Passage to read:

/---

Sunday, April 29, 2012

Hit a sour note

Yesterday was piano recital day. We've been practicing for months. I don't know why I said "we." The Cowgirl has been practicing. I've been enduring the practicing. I mean enjoying. She is actually really good. When she stops making the keyboard sound like a harpsichord or trumpets or Gregorian chanters and just plays the piano it sounds great.
But I digress. Recital. Twelve children. One piano. Nervous parents. But no one was as nervous as my Cowgirl. She stopped talking about an hour before showtime and only answered with terse nods. By the time she stood up and took her place at the piano she looked like a brave heroine about to walk the plank- stiff chin, terrified eyes and all.
And then, despite our every reassurance, it happened- she played the wrong chord. Her chin started to shake. Her eyes started to tear.
 I started to cry because she was so miserable I could feel it from across the room. She plowed through her two pieces, fled from the piano and threw herself in the Artist's lap where she commenced silent sobbing. She was mortified. Devastated. She still doesn't want to talk about it.
Every other child made a few mistakes or started over or lost their place and smiled in embarrassment and soldiered on. My child- not so much.
She expects so much out of herself. And if she does everything perfectly, she considers herself just adequate. It's ironic how some of the best people I know are the ones who feel like they just don't stack up. And some of the not-greatest people I know feel pretty snazzy about themselves. Just ironic.
Luckily, the Cowgirl has a sister.

\---

Extracted information:
/---

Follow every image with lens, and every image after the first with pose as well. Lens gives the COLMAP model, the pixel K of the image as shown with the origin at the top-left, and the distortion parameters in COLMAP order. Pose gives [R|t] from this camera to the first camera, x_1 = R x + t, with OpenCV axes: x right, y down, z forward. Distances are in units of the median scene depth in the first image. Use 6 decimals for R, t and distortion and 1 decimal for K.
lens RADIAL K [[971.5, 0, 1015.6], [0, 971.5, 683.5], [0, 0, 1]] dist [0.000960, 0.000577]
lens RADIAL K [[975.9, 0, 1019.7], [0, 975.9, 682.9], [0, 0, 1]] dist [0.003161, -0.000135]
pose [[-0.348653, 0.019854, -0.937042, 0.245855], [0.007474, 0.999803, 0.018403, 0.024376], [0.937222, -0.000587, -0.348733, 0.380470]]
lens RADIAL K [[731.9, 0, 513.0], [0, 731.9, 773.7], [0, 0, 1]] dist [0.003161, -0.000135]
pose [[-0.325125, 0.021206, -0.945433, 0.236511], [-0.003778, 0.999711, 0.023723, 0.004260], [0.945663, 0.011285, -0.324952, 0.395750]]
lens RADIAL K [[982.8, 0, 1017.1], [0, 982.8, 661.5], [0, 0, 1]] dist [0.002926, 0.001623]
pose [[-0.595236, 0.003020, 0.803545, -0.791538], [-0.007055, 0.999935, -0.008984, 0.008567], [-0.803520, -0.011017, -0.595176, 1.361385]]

\---

Exercise aim: In the piano recital post, what mistake did the Cowgirl make while performing?

Result of this exercise: She played the wrong chord.